H. Declaratory Relief

The Complaint alleges that "a declaration of the rights and duties of the parties herein is essential to determine the actual status and validity of the loan, Deed of Trust, nominated beneficiaries, actual beneficiaries, loan servicers, trustees instituting foreclosure proceedings and related matters." (Compl. ¶ 53).

"The fundamental basis of declaratory relief is the existence of an actual, present controversy over a proper subject." City of Cotati v. Cashman, 29 Cal. 4th 69, 79 (2002) (quotation omitted). To determine whether declaratory relief is appropriate, a court must determine: "(1) whether the dispute is sufficiently concrete that declaratory relief is appropriate; and (2) whether withholding judicial consideration will result in the parties suffering hardship." Stonehouse Homes v. City of Sierra Madre, 167 Cal. App. 4th 531, 540 (2008) (citations omitted).

The Complaint fails to allege sufficient facts indicating that declaratory relief is appropriate.
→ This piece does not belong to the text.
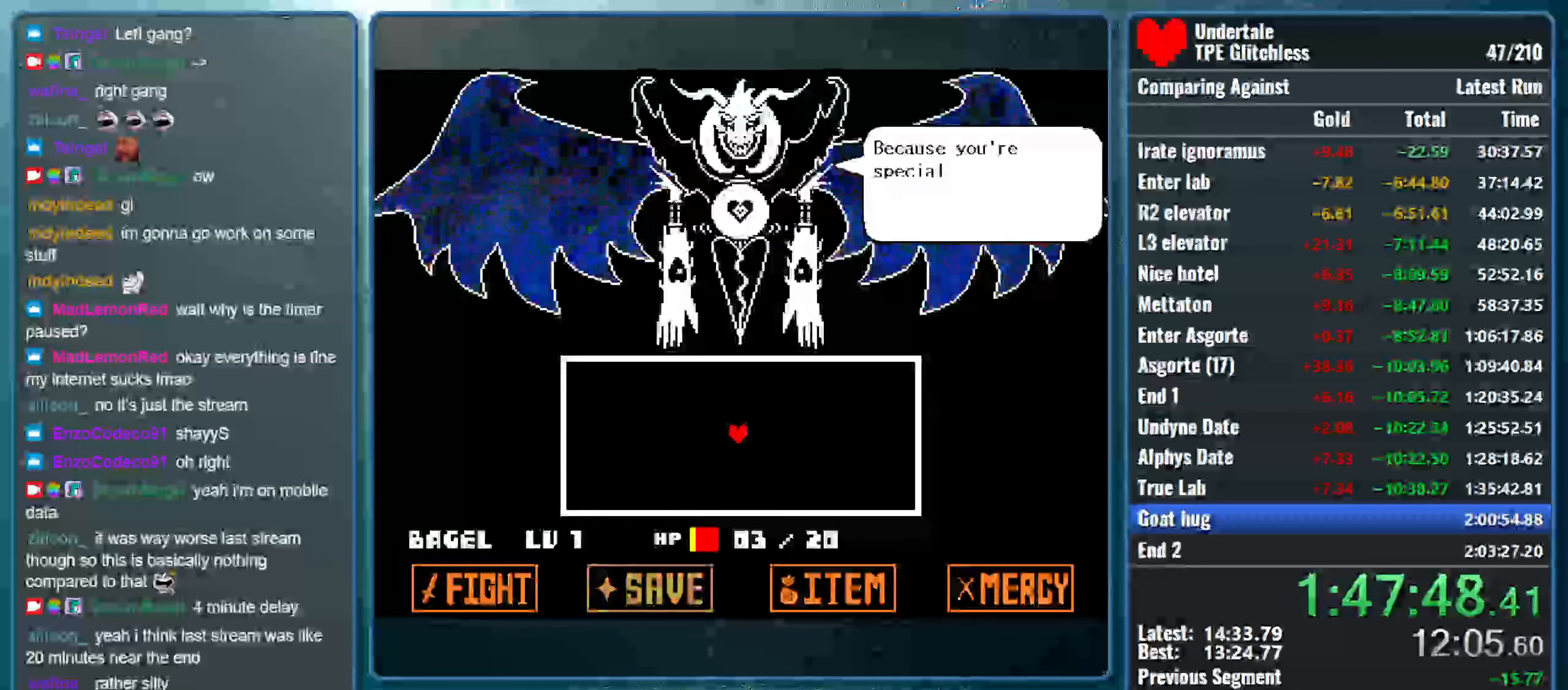
{"keys": ["z"], "events": [[66, "return", "down"], [66, "shift", "down"], [100, "x", "up"], [100, "z", "up"], [133, "return", "up"], [166, "shift", "up"], [200, "x", "down"], [200, "z", "down"], [233, "return", "down"], [233, "shift", "down"], [300, "return", "up"], [300, "x", "up"], [333, "shift", "up"], [333, "z", "up"], [366, "z", "down"], [400, "return", "down"], [500, "return", "up"]]}
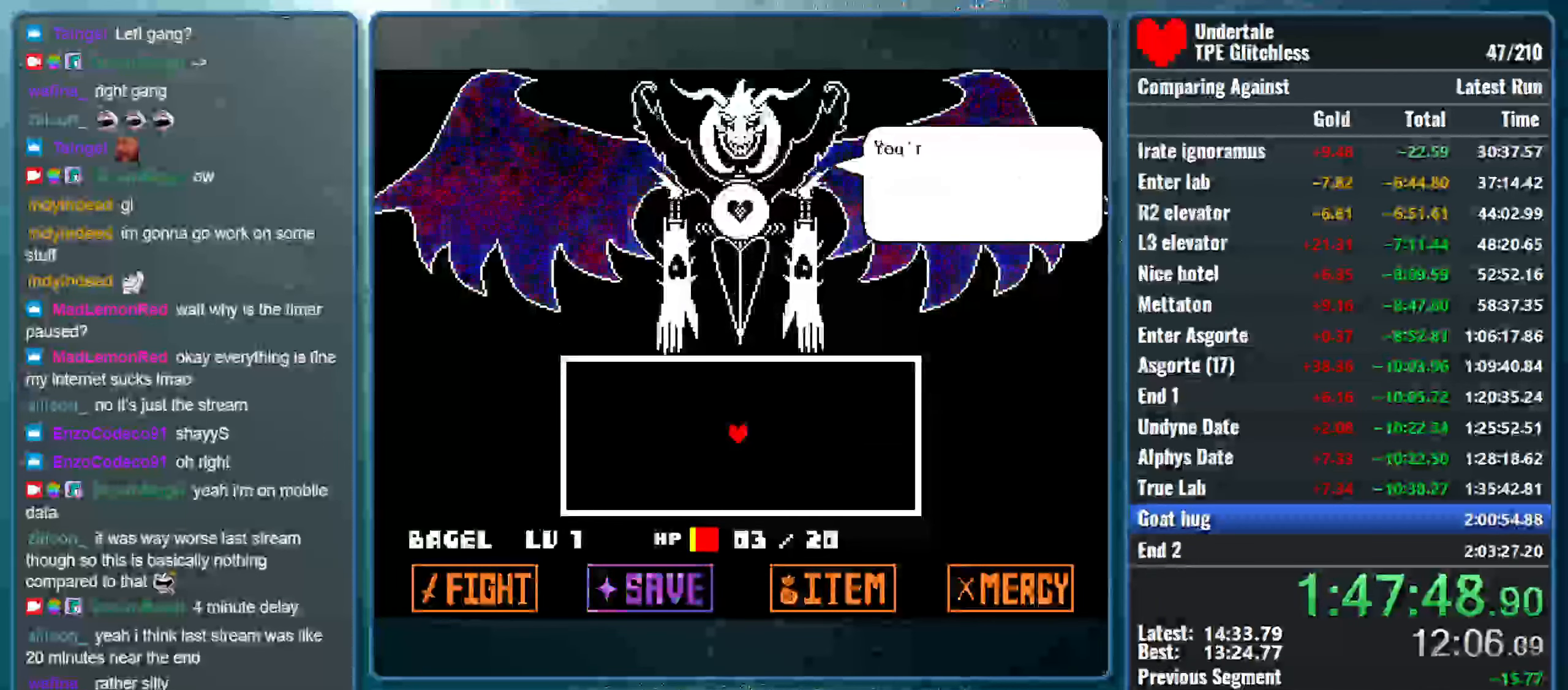
{"keys": ["z"], "events": [[66, "return", "down"], [166, "return", "up"], [233, "return", "down"], [233, "z", "up"], [300, "z", "down"], [333, "return", "up"], [400, "return", "down"], [466, "return", "up"]]}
For example, there are no factual allegations indicating the status of the relationship between the parties, or whether either Defendant has attempted to foreclose on the property at issue. The declaratory relief cause of action is dismissed without prejudice.

V. Conclusion

IT IS HEREBY ORDERED that the Motion to Dismiss is GRANTED. (Doc. # 8). The action against Defendant Homecomings is DISMISSED without prejudice.